If you live in an American metropolis, chances are you’ve inhaled the pungent odor of human toilet. For the homeless and the drunk, the city’s alleyways are makeshift bathrooms. But what if public urination could be used for good?
Designers in San Francisco have that in mind. The PPlanter team has created “a rapidly deployable, reconfigurable public urinal and sink that uses modular bamboo biofilters to treat urine and waste-water.”
As Metcalfe explains:
How does this amazing technology work? In short, somebody who needs to really go – the inventors are targeting beer drinkers and homeless people – holds it in long enough to reach a PPlanter. Guys level a stream into the urinal (ladies, you get the pleasure of using a “disposal funnel”) where a possibly bamboo filtration system converts it into drank that’s delicious for plants.

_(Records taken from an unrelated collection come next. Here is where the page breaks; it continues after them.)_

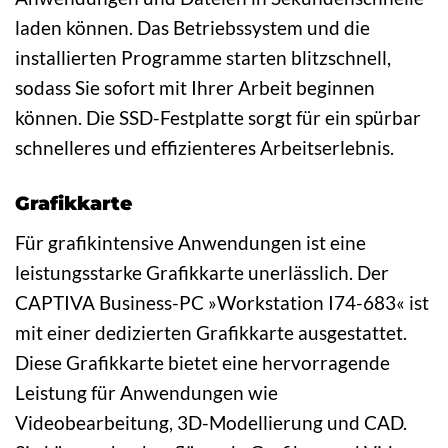
laden können. Das Betriebssystem und die
installierten Programme starten blitzschnell,
sodass Sie sofort mit Ihrer Arbeit beginnen
können. Die SSD-Festplatte sorgt für ein spürbar
schnelleres und effizienteres Arbeitserlebnis.
Grafikkarte
Für grafikintensive Anwendungen ist eine
leistungsstarke Grafikkarte unerlässlich. Der
CAPTIVA Business-PC »Workstation I74-683« ist
mit einer dedizierten Grafikkarte ausgestattet.
Diese Grafikkarte bietet eine hervorragende
Leistung für Anwendungen wie
Videobearbeitung, 3D-Modellierung und CAD.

What’s unclear to me (after reading their Indiegogo) is whether or not the treated pee pee can be used to nourish other plants, or if the PPlanter is merely a sophisticated urinal that is merely a bamboo in a planter pot.
My guess is that, in large public gatherings, dozens of PPlanters would feed a large expanse of greenery, replacing the gag-inducing columns of teal porta-potties.
But even in the less ambitious scenario, having a publicly available waste-water system is preferable to treating the city like a gutter.